Unfortunately, no matter where we live, natural disasters are a part of life. In south Louisiana, dealing with hurricanes and their aftermath is usually a yearly occurrence. A strong storm can leave life disrupted for quite a while, and home inspectors are often left wondering how to pass the time until their local housing market gets back to normal.
Some inspectors struggle to make ends meet during these situations, and look to find other ways to supplement their income during these trying times. Other inspectors are looking for ways to help out their neighbors, trying to put their inspection skills to good use. Still others are trying to find a way to combine these two things (helping people and keeping their family afloat financially).
Performing disaster assessment inspections can help provide us with some income while at the same time helping out our neighbors that are trying to figure out how bad the damage is to their properties.
I’ve gotten plenty of questions about this topic, with inspectors wondering how our Louisiana license applies in this situation. Here is my take on this subject.
The rules and laws in Louisiana describe a home inspection as being performed on a residential resale building, as defined in these two sections of the licensing law:
Chapter 3. Standards of Practice
Home Inspector: any person licensed under these rules who holds himself out to the general public and engages in the business of performing home inspections on resale residential buildings for compensation and who examines any component of a building, through visual means and through normal user controls, without the use of mathematical sciences.
Louisiana Administrative 1 Code October 2017 Title 46 PROFESSIONAL AND OCCUPATIONAL STANDARDS
Part XL. Home Inspectors
Chapter 1. General Rules
Resale Residential Building: a structure intended to be or that is used as a residence and consists of four or less living units, excluding commercial use space or unit s, which is not for sale for the first time.
It is my opinion that LHIs are allowed to perform disaster assessments, as these type of inspections do not fall under the authority of the LSBHI, as the structures that are not currently on the real estate market for resale.
I would caution inspectors performing these inspections to follow a few guidelines:
- Make it abundantly clear in any report you provide that you are not performing a standard home inspection, and that the report you are providing is not a home inspection report and as such, does not comply with the rules and laws of the LSBHI.

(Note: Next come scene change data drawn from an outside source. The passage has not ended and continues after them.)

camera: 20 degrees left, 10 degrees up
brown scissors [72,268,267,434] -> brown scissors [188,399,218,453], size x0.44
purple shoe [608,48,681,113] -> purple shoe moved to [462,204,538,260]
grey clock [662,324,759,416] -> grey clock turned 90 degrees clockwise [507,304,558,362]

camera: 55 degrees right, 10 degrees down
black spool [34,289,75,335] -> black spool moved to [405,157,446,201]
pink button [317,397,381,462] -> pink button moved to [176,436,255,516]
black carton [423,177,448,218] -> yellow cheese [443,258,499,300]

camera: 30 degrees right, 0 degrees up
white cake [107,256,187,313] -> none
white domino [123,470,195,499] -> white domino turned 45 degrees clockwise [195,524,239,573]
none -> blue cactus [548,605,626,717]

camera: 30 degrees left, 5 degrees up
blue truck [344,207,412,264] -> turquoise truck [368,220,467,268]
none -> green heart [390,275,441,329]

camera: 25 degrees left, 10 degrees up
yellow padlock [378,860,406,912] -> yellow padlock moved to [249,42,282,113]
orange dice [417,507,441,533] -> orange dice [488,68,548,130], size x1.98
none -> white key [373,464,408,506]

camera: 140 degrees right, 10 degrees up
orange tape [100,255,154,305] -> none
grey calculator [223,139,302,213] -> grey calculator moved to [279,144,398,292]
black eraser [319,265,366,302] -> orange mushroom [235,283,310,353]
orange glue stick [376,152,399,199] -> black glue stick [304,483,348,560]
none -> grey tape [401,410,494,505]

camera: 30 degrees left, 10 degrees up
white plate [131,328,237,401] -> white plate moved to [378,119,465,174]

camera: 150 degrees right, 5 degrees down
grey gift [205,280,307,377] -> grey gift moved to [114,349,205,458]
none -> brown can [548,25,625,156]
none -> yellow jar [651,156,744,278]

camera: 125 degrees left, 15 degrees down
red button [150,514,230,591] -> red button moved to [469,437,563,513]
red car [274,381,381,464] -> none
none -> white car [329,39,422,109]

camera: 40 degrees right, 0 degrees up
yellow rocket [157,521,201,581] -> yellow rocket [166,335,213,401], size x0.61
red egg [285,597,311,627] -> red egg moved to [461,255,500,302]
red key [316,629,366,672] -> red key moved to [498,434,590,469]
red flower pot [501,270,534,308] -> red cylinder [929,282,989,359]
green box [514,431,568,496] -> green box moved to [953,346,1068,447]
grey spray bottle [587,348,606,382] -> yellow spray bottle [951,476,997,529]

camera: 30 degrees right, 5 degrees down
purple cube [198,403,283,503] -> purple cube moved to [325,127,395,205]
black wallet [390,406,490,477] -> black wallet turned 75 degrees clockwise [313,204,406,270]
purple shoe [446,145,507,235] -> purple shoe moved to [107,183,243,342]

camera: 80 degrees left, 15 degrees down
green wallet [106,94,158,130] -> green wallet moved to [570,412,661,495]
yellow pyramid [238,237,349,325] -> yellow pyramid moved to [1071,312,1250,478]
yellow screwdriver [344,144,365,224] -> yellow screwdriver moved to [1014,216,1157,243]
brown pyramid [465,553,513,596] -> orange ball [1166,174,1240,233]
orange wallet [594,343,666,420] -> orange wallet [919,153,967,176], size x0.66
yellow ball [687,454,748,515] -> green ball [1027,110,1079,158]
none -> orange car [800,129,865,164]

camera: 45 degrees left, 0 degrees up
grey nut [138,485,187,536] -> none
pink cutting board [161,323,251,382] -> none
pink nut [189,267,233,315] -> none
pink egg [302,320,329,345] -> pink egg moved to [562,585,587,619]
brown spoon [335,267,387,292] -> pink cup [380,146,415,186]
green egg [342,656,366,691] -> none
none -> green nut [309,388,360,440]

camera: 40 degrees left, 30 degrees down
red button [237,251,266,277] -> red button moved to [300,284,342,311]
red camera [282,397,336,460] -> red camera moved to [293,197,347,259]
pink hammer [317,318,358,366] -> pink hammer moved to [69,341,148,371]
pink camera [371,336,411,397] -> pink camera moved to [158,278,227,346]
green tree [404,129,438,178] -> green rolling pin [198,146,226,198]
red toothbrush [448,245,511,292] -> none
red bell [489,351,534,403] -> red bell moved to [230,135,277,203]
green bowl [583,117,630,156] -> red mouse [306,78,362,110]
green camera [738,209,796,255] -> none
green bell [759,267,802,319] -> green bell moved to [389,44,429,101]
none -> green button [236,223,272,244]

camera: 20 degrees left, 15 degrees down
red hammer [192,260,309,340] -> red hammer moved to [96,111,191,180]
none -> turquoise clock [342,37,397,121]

- Make sure that any potential client knows that you are not working with their insurance company, and that their insurance company may have a different opinion of the state of their property. Let them know that while your report may help them document the current condition of their property, it is not an insurance inspection.
- Get in touch with your home inspection insurance provider to determine whether your standard home inspection insurance policy provides coverage for these types of inspections. It’s quite likely that you are not insured for this type of activity, and an additional policy may need to be purchased to protect you and your business while performing disaster assessments.
Please note that I DO NOT represent or speak for the LSBHI, the opinions provided here are my own, and do not reflect any rulings provided by the board. As always, I recommend consulting with a qualified, licensed attorney for advice regarding the operation of your inspection business.